I was so surprised and at that time I was called by the office that distributed the movie and I asked them "how is it possible?" they said: "because you don't know anything! It's also a new language, it sounds different, so new, and the audience thought -wow!-". It's exciting because you know at that time, I just thought movies cannot be slow, movies gotta move, gotta move… so every time I thought I had to economize all those reaction shots, something like to challenge the audience like saying to the audience "you have to follow the movie, so don't fall asleep or something now, ok?". And the audience realized that, that's why they loved the movie. And then somebody out there said to me "Ronny, you gotta be a film director", and from then on, I started directing, getting more and more offers up to 1993 when I had the chance to work on The Bride With White Hair (a.k.a. Jiang Hu) and I gained, because of my sort of inadequacy in terms of knowledge of film making. Every movie I make, even up to now is a learning experience, and I'm still so nervous when I start a new movie, like a kid just going to his new class.

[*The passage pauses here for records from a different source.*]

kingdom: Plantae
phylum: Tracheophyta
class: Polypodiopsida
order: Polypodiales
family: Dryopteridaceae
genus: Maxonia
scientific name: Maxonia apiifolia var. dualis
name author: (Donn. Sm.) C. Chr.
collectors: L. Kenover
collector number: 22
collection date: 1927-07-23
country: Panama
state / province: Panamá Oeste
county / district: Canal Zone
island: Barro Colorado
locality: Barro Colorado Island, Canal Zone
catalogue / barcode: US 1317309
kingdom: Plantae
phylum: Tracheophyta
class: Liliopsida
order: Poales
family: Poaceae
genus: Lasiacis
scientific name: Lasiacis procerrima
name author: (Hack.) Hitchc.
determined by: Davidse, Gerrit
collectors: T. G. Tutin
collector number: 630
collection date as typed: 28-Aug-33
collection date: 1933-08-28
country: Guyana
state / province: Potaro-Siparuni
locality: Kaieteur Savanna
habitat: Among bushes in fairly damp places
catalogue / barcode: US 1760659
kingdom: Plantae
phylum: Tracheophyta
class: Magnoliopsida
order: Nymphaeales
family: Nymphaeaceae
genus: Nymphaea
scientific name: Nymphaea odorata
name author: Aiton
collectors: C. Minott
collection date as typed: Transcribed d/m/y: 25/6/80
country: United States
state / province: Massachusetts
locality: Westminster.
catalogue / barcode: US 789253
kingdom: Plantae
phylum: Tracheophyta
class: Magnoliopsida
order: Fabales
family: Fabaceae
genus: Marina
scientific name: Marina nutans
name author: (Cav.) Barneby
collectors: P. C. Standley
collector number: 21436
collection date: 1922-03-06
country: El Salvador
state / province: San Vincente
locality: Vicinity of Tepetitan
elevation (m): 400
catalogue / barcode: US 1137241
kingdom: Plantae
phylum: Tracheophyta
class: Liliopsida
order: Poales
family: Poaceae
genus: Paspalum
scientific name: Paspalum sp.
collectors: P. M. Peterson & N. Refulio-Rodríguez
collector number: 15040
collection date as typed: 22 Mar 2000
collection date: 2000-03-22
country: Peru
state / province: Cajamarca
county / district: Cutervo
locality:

I'm always trying different things, just look at my work: you have thriller, comedy, horror… I need to get my hands on different things. About the Hollywood thing, I just never thought of it, I still feel I'm inadequate, even for doing Hong Kong movies I'm still learning! Hollywood is so far away and so high levelled. Somehow, with The Bride With White Hair which went to a lot of festivals, got recognition, I got calls from Hollywood : producers, agents, lawyers who said "why don't you come over we have some offer…". That's how it started… and as I still have that student approach, my adjustment to all that studio system is long and tough. I'm open minded, I try not to fight my battles every time, I learn how to pick the right time to fight my battles. If there's something I strongly believe in, I try harder, if it's something that I know will help the movie and it's not my idea, then why not? I always look at this as entertainment, entertaining people after a hard day or family problems. For 2 hours, it's an escape. "Let them have fun or scare the hell out of them for 2 hours!" and they go back to face a harsh reality of life. I always call myself "movie maker" because I think I'm moving pictures to entertain people.